In collaboration with his young PhD student, David Johnson (now Professor of Disaster Management and Director of the Joint Centre for Disaster Research at Massey University), Kevin designed and implemented a school-based early intervention programme at three Ruapehu district primary schools and began publishing landmark papers on the impact of volcanic eruptions on childhood emotional functioning. Over the next several years, Kevin and David published extensively on the topic of children, schools and natural hazards. They progressed their work beyond the realm of children's emotional responses to hazard events by undertaking world first research on children's hazard perceptions and their knowledge of protective behaviours. In 2001, they published the first ever empirical studies on the benefits of hazards education for children and youth in Risk Analysis and the Australasian Journal of Disaster and Trauma Studies.
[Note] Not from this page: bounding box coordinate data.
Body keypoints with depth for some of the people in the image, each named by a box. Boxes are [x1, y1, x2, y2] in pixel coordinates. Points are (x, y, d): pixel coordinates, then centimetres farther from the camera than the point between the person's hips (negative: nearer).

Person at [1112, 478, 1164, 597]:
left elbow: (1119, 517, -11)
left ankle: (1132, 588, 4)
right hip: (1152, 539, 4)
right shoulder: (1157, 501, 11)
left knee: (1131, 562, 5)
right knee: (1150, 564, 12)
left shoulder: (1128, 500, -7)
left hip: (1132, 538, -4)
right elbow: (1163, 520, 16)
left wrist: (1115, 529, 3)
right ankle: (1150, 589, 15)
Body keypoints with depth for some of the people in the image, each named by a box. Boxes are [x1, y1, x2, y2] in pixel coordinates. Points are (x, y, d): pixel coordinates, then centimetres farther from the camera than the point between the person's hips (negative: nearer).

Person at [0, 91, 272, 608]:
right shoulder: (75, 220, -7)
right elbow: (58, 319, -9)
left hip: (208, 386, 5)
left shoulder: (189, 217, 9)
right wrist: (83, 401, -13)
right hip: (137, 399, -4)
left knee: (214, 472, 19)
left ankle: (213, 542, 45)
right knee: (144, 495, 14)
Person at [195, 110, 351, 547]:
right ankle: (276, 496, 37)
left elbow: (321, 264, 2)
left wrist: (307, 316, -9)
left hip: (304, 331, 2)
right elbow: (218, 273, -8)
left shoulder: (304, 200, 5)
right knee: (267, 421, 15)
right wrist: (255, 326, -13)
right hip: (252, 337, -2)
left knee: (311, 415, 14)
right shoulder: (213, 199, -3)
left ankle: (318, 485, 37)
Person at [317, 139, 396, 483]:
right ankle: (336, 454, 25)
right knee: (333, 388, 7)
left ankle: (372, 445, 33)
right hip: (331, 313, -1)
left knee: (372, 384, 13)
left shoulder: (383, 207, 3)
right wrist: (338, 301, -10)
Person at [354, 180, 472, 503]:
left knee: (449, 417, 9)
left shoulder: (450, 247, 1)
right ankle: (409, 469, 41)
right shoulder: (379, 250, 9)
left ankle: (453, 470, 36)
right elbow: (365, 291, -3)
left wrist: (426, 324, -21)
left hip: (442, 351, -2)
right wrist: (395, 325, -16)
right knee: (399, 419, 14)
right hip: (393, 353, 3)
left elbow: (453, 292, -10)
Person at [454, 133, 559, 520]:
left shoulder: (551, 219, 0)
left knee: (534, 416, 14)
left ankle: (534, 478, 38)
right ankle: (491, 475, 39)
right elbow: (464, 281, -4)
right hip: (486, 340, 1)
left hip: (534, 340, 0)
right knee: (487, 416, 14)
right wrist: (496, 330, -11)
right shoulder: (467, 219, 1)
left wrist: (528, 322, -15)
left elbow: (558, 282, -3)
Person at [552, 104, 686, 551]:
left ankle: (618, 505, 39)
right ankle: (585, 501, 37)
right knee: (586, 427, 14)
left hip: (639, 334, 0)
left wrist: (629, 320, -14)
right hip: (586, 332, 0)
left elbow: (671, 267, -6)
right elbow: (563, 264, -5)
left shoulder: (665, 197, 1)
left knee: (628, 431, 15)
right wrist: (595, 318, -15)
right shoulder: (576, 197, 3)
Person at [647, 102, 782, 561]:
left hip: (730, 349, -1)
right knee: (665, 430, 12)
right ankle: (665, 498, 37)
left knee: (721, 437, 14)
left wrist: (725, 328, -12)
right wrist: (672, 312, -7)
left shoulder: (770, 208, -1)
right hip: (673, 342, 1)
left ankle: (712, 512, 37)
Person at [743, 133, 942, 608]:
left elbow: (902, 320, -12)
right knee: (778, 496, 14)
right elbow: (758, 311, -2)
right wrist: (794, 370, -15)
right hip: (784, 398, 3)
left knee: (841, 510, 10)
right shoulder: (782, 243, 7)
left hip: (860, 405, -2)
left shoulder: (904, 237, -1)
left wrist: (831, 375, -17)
Then in 2005, they published their seminal book Promoting community resilience in disasters: The role for schools, youth, and families, thereby cementing school-based hazards education for children and young people as a legitimate and necessary field of enquiry within the broader hazards and disasters research agenda.

In 2006, Kevin relocated to Australia, where he was appointed Head of the Department of Behavioural and Social Sciences at Central Queensland University (CQU) in Rockhampton. In 2010, he developed the CQU clinical psychology master’s program, thereby building capacity for the provision of quality mental health care services in rural and regional Queensland. That same year, he was appointed Chair of the Australian Psychological Society's Disaster Preparedness and Response Reference Group, a position he held for almost a decade. In 2013, he convened an expert panel to develop of the society's “Ethical guidelines on providing psychological services in response to disasters”, which articulates the national benchmark standards for Australian psychologists working in a post-disaster context.

From 2014 to 2018, Kevin served as a Chief Investigator on the Bushfire and Natural Hazards Cooperative Research Centre's project on Child-Centred Disaster Risk Reduction (CCDDR). Under Kevin's leadership, this project not only developed an evidence-base for CCDRR in the Australian context but made a significant contribution to policy and practice at the international level. During his time on the project, Kevin was commissioned to write the background paper on school curricula, education material and training for the UN Office of Disaster Risk Reduction 2015 Global Assessment Report. This document fed into the development of the Sendai Framework for Disaster Risk Reduction, which explicitly recognises children as agents of change in disaster risk reduction.

From 2016 to 2019, Kevin was shepherd to a cogent series of research studies and briefs published by the Global Alliance for Disaster Risk Reduction and Resilience in the Education Sector and Save the Children. This work spoke to Kevin's deep commitment to strengthening both evidence-based practice and practice-based evidence, and it culminated in the development of roadmap for child-centred risk reduction and school safety that points a way forward to achieving collective impact for children.

Over the course of his career, Kevin supervised dozens of masters and doctoral students, many of whom have gone to make their own outstanding contributions to child and adolescent mental health, disaster risk reduction and community resilience. He also established and nurtured international networks of researchers, policy makers and practitioners who will be drawing on his legacy for decades to come. But for all of his achievements, nothing could compare to the pride Kevin felt for his family. He was a deeply devoted husband and father, and his “girls” – Isabel, Emily and Kaitlin – truly were the centre of his universe.

Vale Professor Kevin Ronan. A true mid-western mensch, he will be dearly missed by everyone who had privilege of knowing him.